Action item :: Retype word for word everything in the query processing notes from "bin overflow is" down to "as well (resolution)".

Text ::
.....

From: Aaron Chang (anc327@yahoo.com)
Date: Wed May 19 2004 - 04:43:35 PDT
rev 7
5-19-04
The Big Paper
sec 1 intro
1. physical algebra: all query processing algorithms;
the complete
collection of operators and mechanisms to execute
complex expressions in a
query engine; system-specific; cost functions
logical algebra: closely related to the data model;
such the relational
algebra (like SQL); typically the same across all
systems; not directly
executable; abstracted from system
2. iterator model: implementation of all operators so
that they are
scheduled within one process; iteration of over
intermediate granules; ex:
print, scan, hash join, merge-join, sort
sec 2.1 sorting
3. all sorting algorithms use merge-sort
(interesting) - must be for
joins; quicksort cannot be used for datasets large
than available memory;
sorting algorithms on large data sets on disk use
"dividing and combining"
4. level 0 runs: in-memory quicksort or replacement
selection (fill memory
with items in a priority heap; used when db is larger
than memory spaces)
sec 2.2 hashing
5. hashing can be used an alternative to sorting; use
in-memory hash table
(fast)
bin overflow is handled by "avoidance or resolution"
typically
6. partitioning: dataset is partitioned before
actually storing in hash
table (avoidance approach)
hybrid hashing: part of hash is in memory, the
directory references on
disk as well (resolution)

.....

Material shown ::
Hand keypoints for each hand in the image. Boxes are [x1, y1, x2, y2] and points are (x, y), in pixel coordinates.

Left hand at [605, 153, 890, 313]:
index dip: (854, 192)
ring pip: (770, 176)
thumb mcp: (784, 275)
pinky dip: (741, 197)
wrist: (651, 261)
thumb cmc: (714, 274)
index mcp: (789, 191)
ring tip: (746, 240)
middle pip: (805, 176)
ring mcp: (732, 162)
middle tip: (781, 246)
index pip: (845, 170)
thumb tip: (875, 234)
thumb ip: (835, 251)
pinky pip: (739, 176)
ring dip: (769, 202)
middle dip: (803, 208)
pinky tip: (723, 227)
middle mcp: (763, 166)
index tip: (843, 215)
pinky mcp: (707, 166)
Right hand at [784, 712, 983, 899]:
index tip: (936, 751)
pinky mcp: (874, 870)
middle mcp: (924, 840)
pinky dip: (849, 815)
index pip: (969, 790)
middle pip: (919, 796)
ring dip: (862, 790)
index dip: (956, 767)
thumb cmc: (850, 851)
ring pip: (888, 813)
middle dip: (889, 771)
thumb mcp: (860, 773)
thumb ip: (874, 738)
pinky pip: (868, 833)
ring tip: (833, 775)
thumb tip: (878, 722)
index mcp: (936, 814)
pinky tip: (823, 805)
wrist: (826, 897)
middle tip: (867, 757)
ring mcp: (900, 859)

.....

Result ::
bin overflow is handled by "avoidance or resolution"
typically
6. partitioning: dataset is partitioned before
actually storing in hash
table (avoidance approach)
hybrid hashing: part of hash is in memory, the
directory references on
disk as well (resolution)